» What needs to be done:
Would you return exactly the lines running from the one with "Page size: 1241x1754." to the bottom of the listing below, and no others?

Extracted entries below:

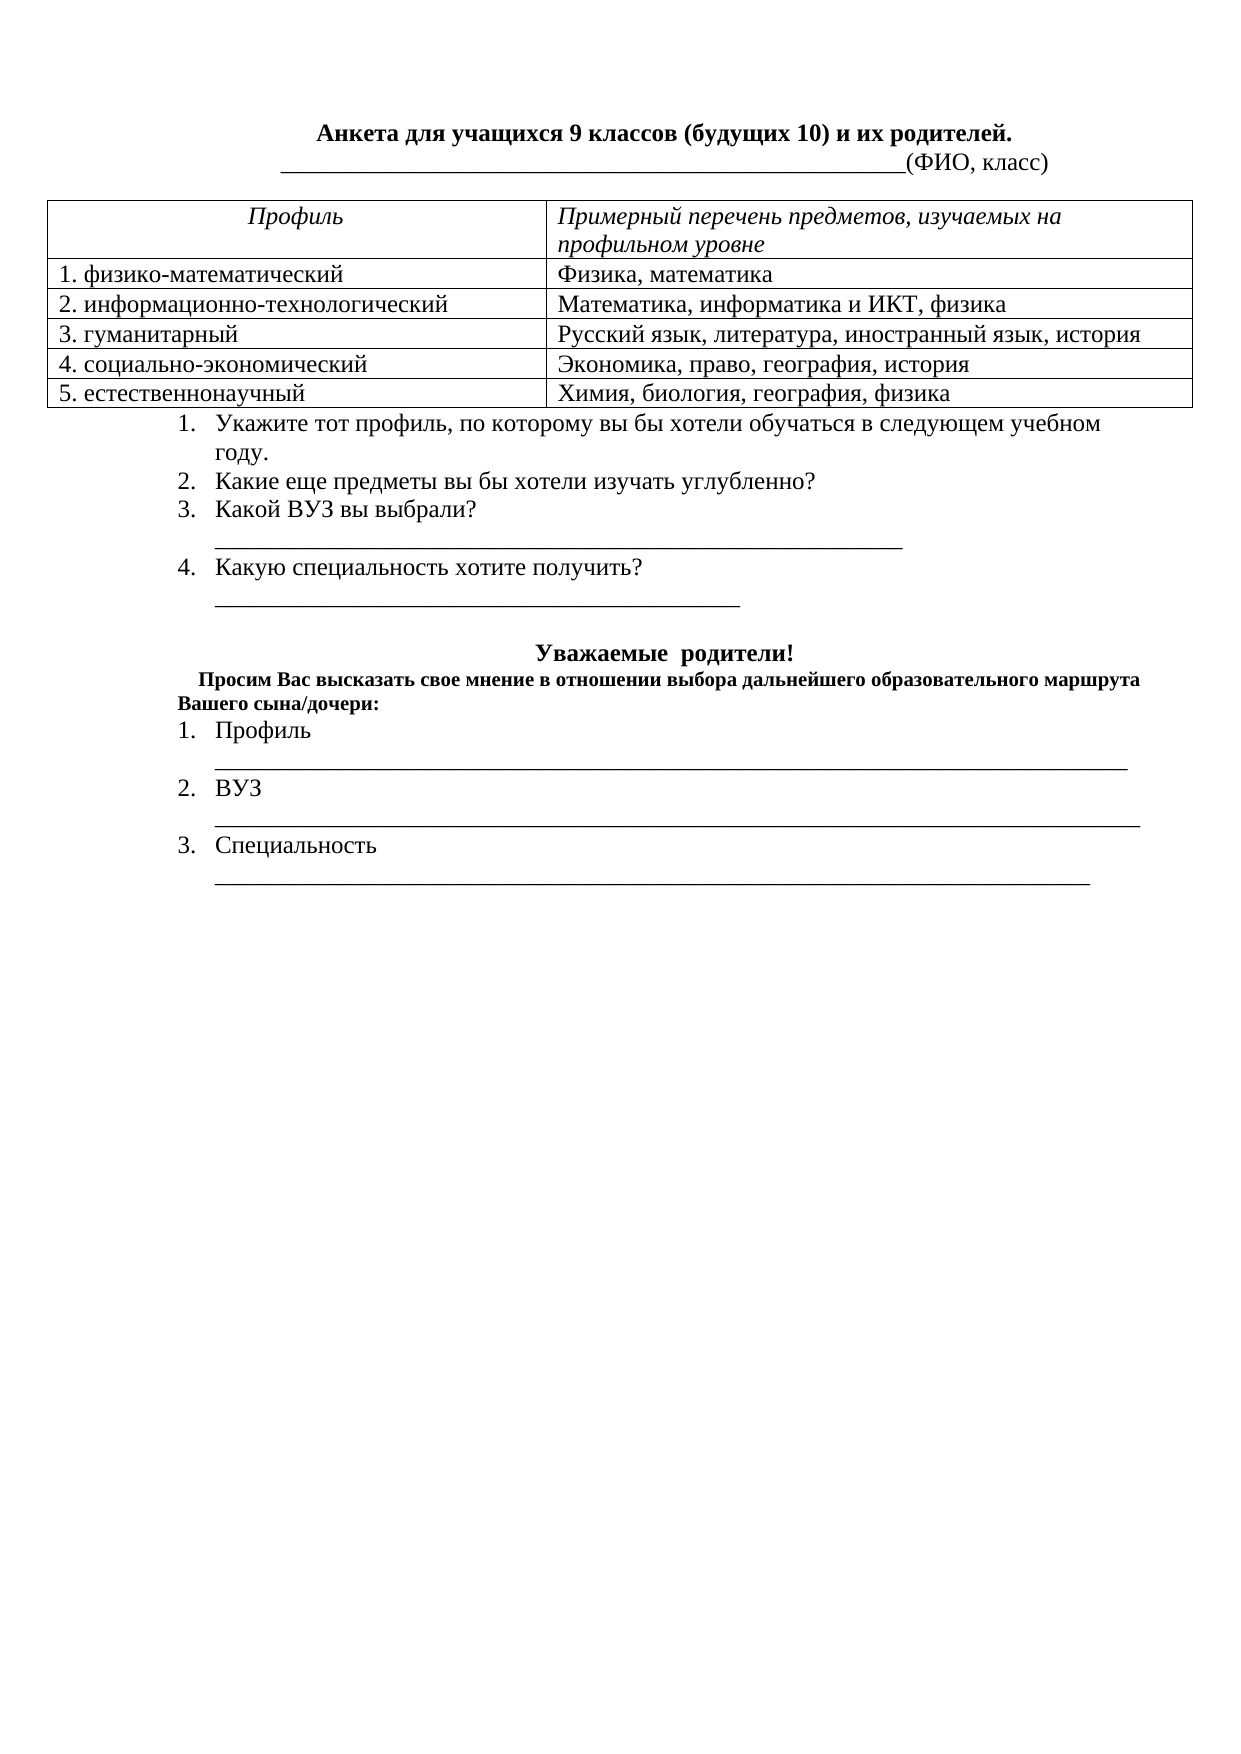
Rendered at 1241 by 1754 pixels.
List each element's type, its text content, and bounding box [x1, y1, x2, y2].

table_header Примерный перечень предметов, изучаемых на профильном уровне [547, 201, 1192, 258]
table_cell 1. физико-математический [48, 259, 546, 288]
table_cell 4. социально-экономический [48, 349, 546, 377]
list Специальность ______________________________________________________________________ [177, 830, 1152, 888]
table_cell Химия, биология, география, физика [547, 379, 1192, 407]
table_cell 3. гуманитарный [48, 319, 546, 348]
list Какие еще предметы вы бы хотели изучать углубленно? [177, 466, 1152, 494]
list ВУЗ __________________________________________________________________________ [177, 773, 1152, 830]
list Какую специальность хотите получить?__________________________________________ [177, 552, 1152, 609]
text Анкета для учащихся 9 классов (будущих 10) и их родителей. [177, 118, 1152, 147]
text __________________________________________________(ФИО, класс) [177, 147, 1152, 176]
table_cell Математика, информатика и ИКТ, физика [547, 289, 1192, 318]
table_cell 2. информационно-технологический [48, 289, 546, 318]
table_cell 5. естественнонаучный [48, 379, 546, 407]
table_cell Экономика, право, география, история [547, 349, 1192, 377]
table_header Профиль [48, 201, 546, 258]
list Укажите тот профиль, по которому вы бы хотели обучаться в следующем учебном году. [177, 408, 1152, 466]
text Уважаемые родители! [177, 638, 1152, 667]
table_cell Физика, математика [547, 259, 1192, 288]
subtitle Просим Вас высказать свое мнение в отношении выбора дальнейшего образовательного маршрута Вашего сына/дочери: [177, 667, 1152, 715]
list Профиль _________________________________________________________________________ [177, 715, 1152, 773]
list Какой ВУЗ вы выбрали? _______________________________________________________ [177, 494, 1152, 552]
table_cell Русский язык, литература, иностранный язык, история [547, 319, 1192, 348]
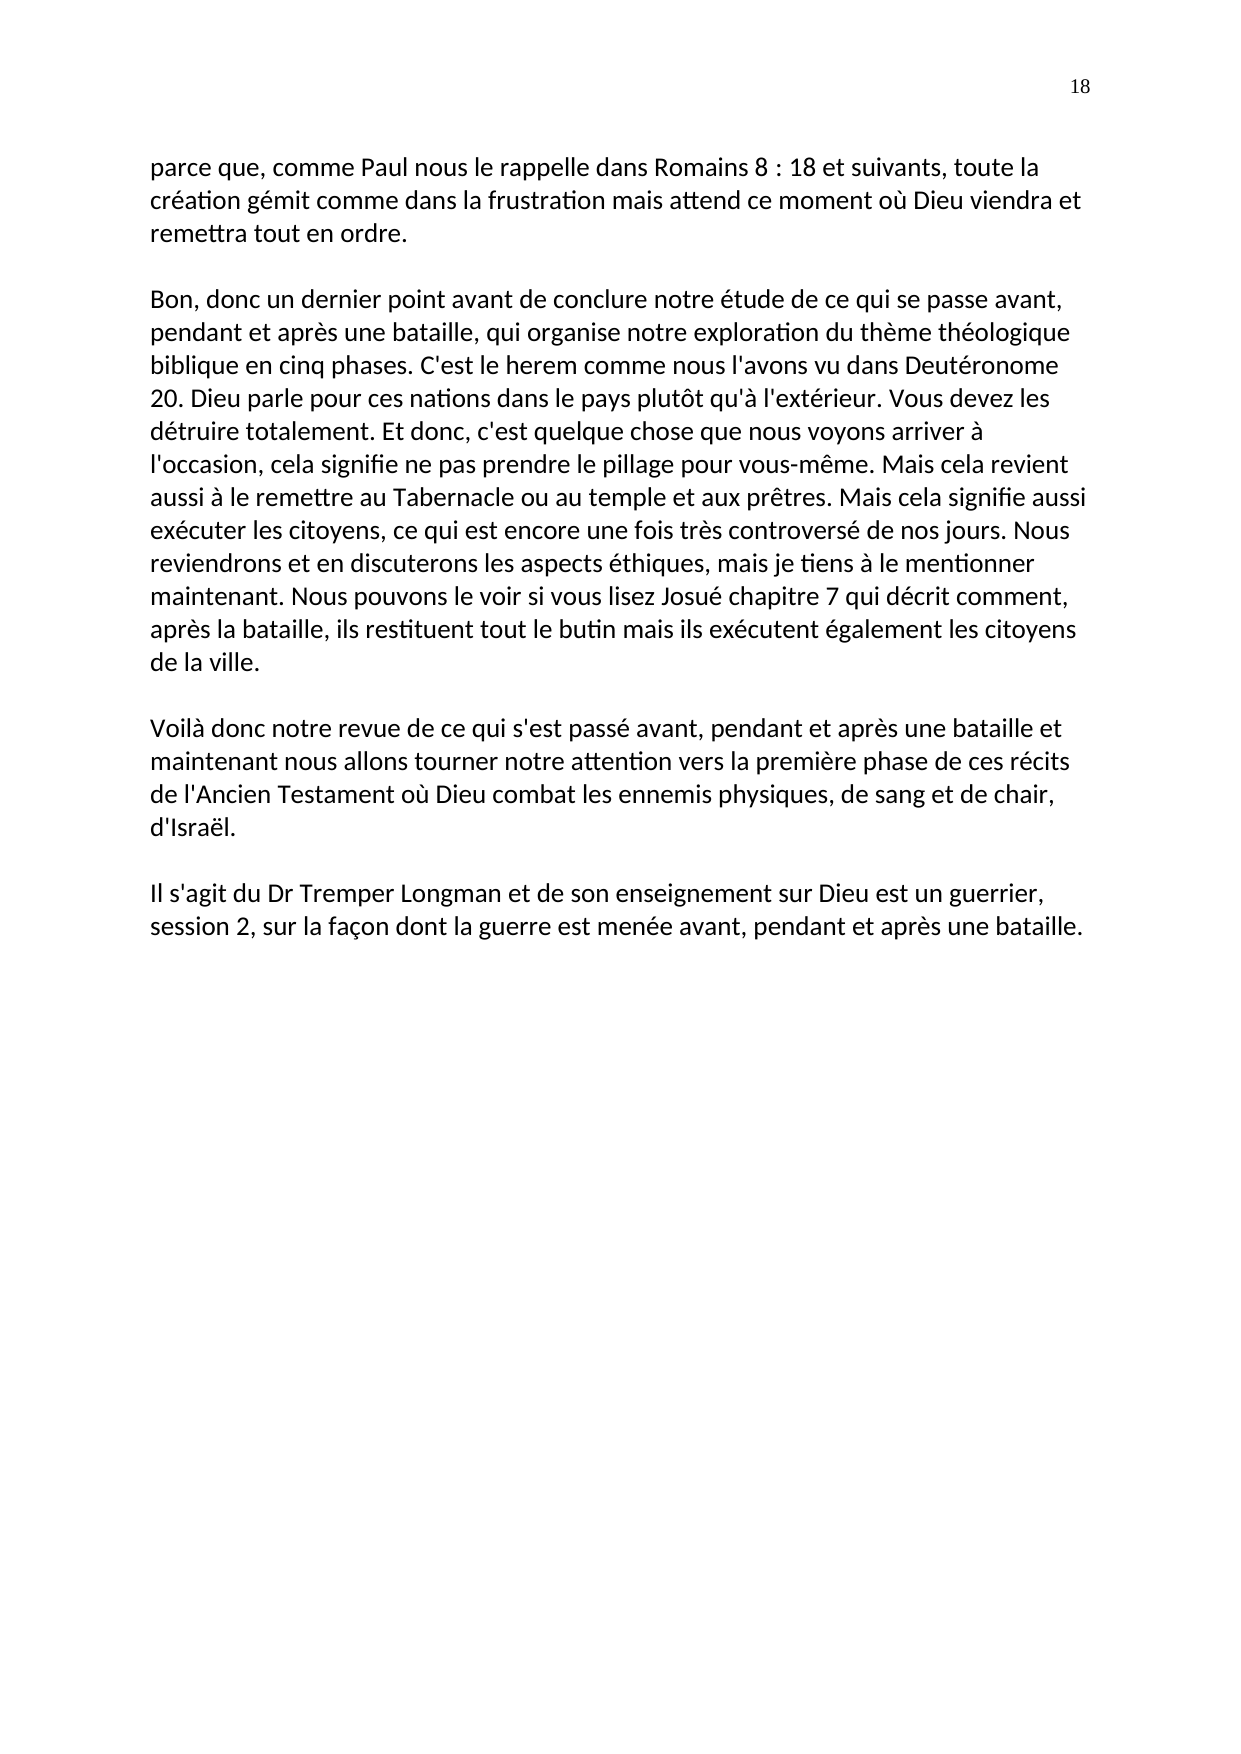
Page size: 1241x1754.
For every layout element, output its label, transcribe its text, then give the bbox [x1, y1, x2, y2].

End of Extracted entries.

» Output:
Page size: 1241x1754.
For every layout element, output its label, transcribe its text, then give the bbox [x1, y1, x2, y2].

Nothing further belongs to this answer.